Okay, and the direct version is that you responded to a general and rather vague comment about a holier-than-thou community by demonstrating in highly fluent detail exactly what that looks like in practice. To attempt a persuasive argument is by definition to engage in rhetoric. In the way you did so, specifically to persuade that the concern is unfounded, you behaved precisely as you sought to argue no one does. In short, you proved beyond doubt that your opponent's claim is valid. In rhetoric, there is no more abject form of failure.

Also, you behaved quite rudely as well as counterproductively - to the point that, if I felt any investment in the Rust community, I would now be asking you please to stop trying to represent it, at least until you can do so competently enough not to embarrass those you purport to defend.

If I found I'd erred as you have, it would bother me a lot. How you handle it is, happily for me, not my problem. But now at least you can't say you've never been told.

It's amazing how much writing you do just to demonstrate how thoroughly you misread my comments and only found what you wanted to find.

You're the perfect example of biased and tunnel-visioned. Textbook example even.

Think what you will. Unfortunately for you, future readers will make up their own mind and not all will land at your defective conclusion.

I agree 100% with the post you're replying to.

Signed, - future reader

In Europe (esp Eastern), if you take resale price into account you have to get a german car because everything else loses value faster :)

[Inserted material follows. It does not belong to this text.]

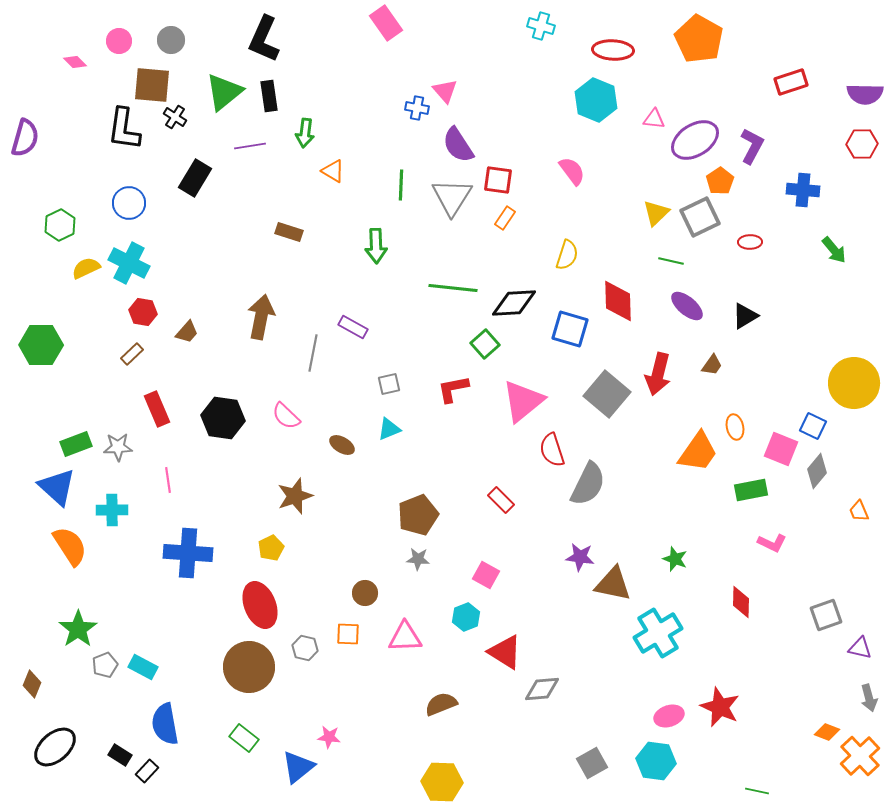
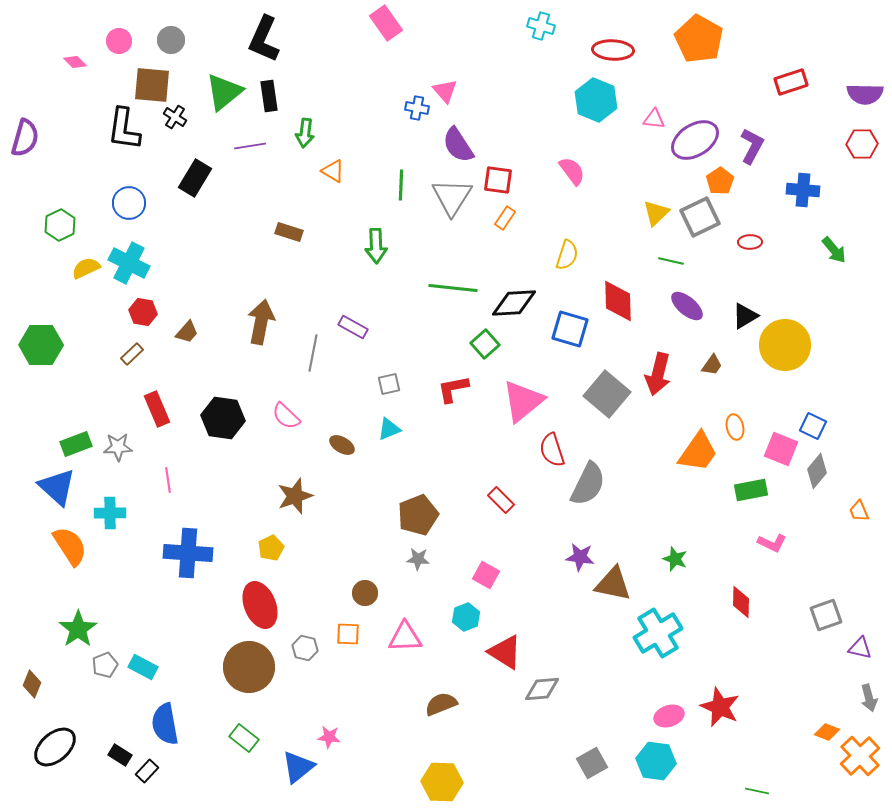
brown arrow at (261, 317): moved 5 px down
yellow circle at (854, 383): moved 69 px left, 38 px up
cyan cross at (112, 510): moved 2 px left, 3 px down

The VWs you can just dump on the fans.

I know, I live in a similar country.

The point is that the guy who was bombarded by feedback that VW Golf is good did not go out of his way to avoid buying it. He did his own research, formed his own informed opinion, and didn't go against the grain due to misguided notions.

Wink wink.

You are bombarded by feedback too, such that these endless discussions are just tiring and mentally exhausting, and improving a language by overfocusing on security is just a massive waste of time. (In some areas, it could make the difference between economic viability or not, or between possibility of explorative prototyping and mental exhaustion from friction during development).

I am assuming that you did your own research, formed your own informed opinion, and ignored the feedback nevertheless because you know who is right :-)

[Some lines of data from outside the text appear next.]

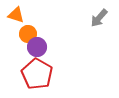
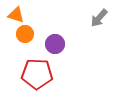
orange circle: moved 3 px left
purple circle: moved 18 px right, 3 px up
red pentagon: rotated 28 degrees counterclockwise
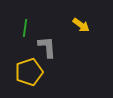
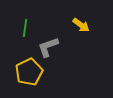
gray L-shape: moved 1 px right; rotated 105 degrees counterclockwise
yellow pentagon: rotated 8 degrees counterclockwise
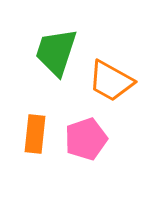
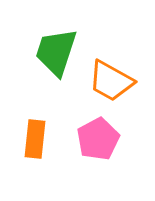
orange rectangle: moved 5 px down
pink pentagon: moved 12 px right; rotated 9 degrees counterclockwise
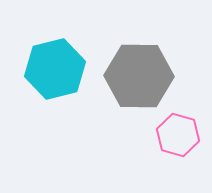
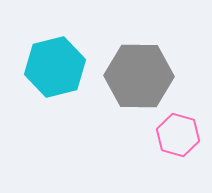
cyan hexagon: moved 2 px up
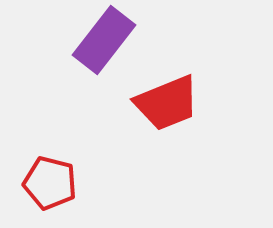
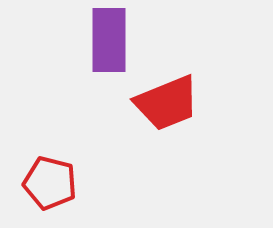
purple rectangle: moved 5 px right; rotated 38 degrees counterclockwise
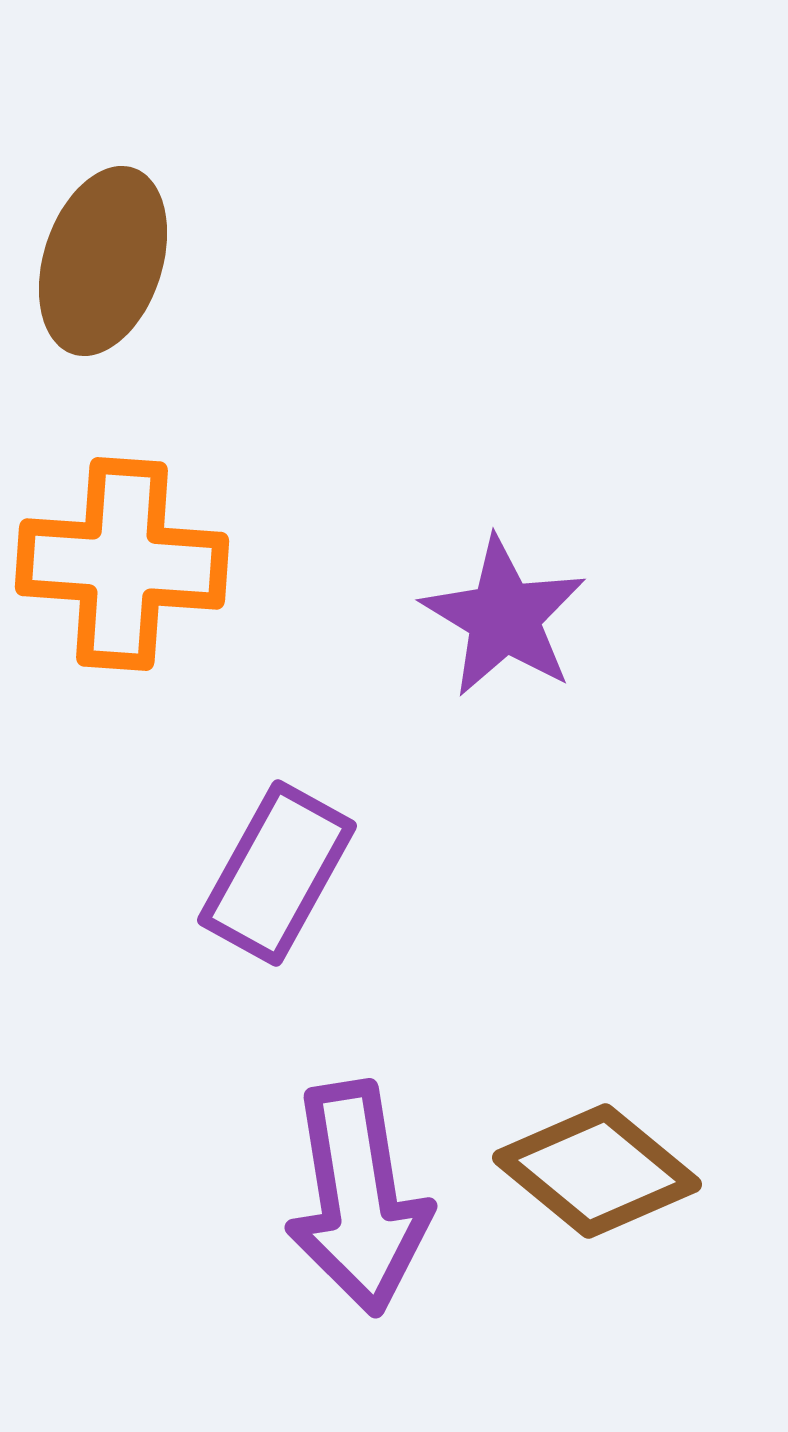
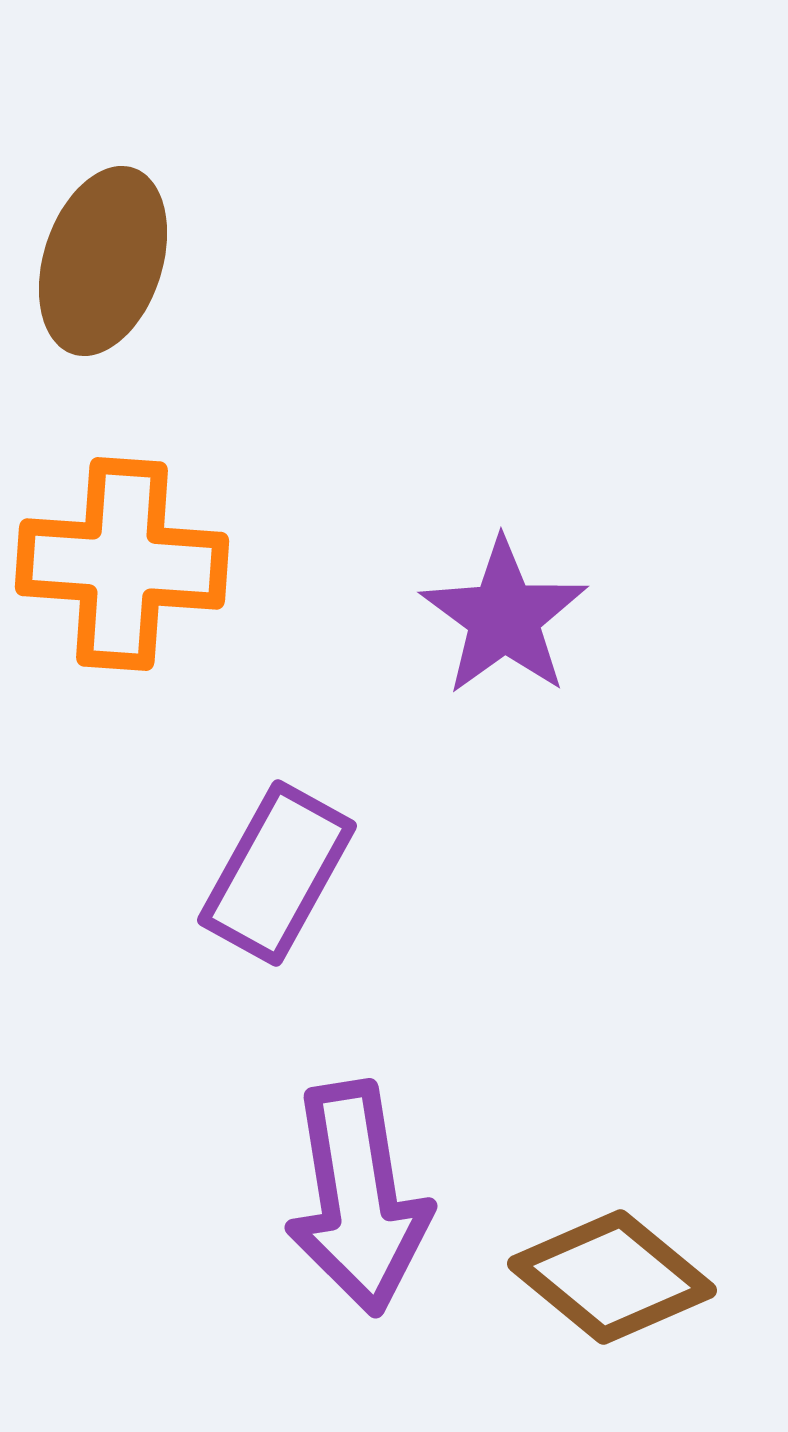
purple star: rotated 5 degrees clockwise
brown diamond: moved 15 px right, 106 px down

As a diligent programmer I research my tools and make my own conclusions when they are good and when they are inappropriate for the task at hand. Like everybody else should.

I don't even use Rust for a while now, by the way, because its lower speed of iteration was an ill fit for my contracting work. I love what it's doing but it is not a silver bullet (but then again, what is?).

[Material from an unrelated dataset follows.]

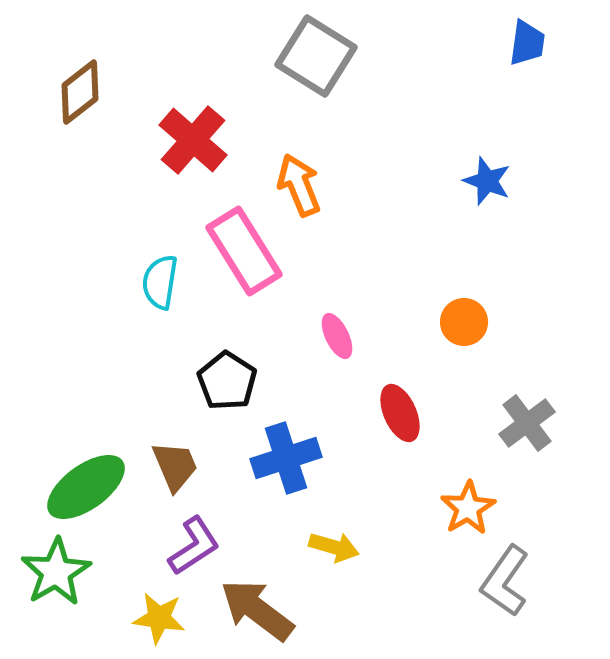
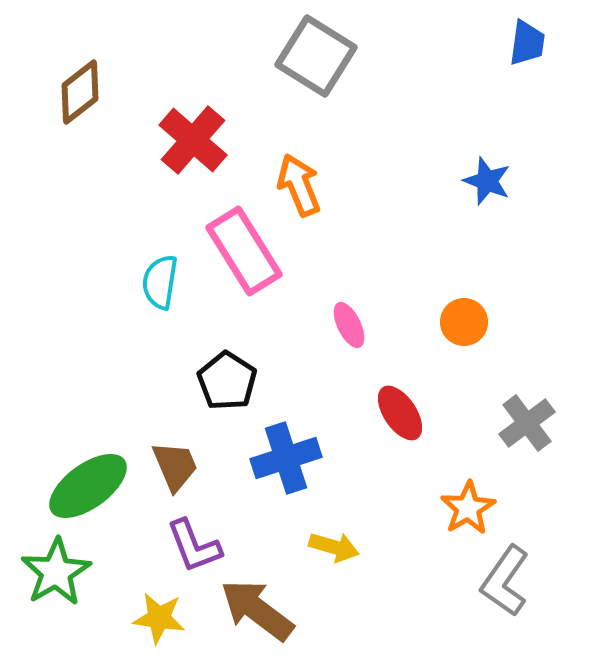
pink ellipse: moved 12 px right, 11 px up
red ellipse: rotated 10 degrees counterclockwise
green ellipse: moved 2 px right, 1 px up
purple L-shape: rotated 102 degrees clockwise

...and by the way, mental exhaustion is pretty much a given if you are a pro. That's one of the reasons we are paid gobs of money.

As for the "feedback" you are alluding to, it's more like people throwing feces at me but feel free to disagree. None of them have addressed my questions except maybe one. They all rushed into snark just like you did. Even 1000 such comments are not interesting or informed feedback and can't advance any discussion.

I am still here and still open to discuss... with the people who bother to discuss.

Are you sure? The C sphere overlaps with the UNIX one, for obvious reasons.
I can't remember Linux zealots raving irrationally about C though (although when googling I'm sure something will come up). Topics like Wayland or systemd on the other hand, oh my...
They are alive and well in this sub-thread of mine, quite a lot of them even. :) Down-voting and never engaging because who wants their bias challenged?
I said UNIX culture, not Linux.

Diving into the ruins of Usenet, or UNIX/C literature, will provide enough examples.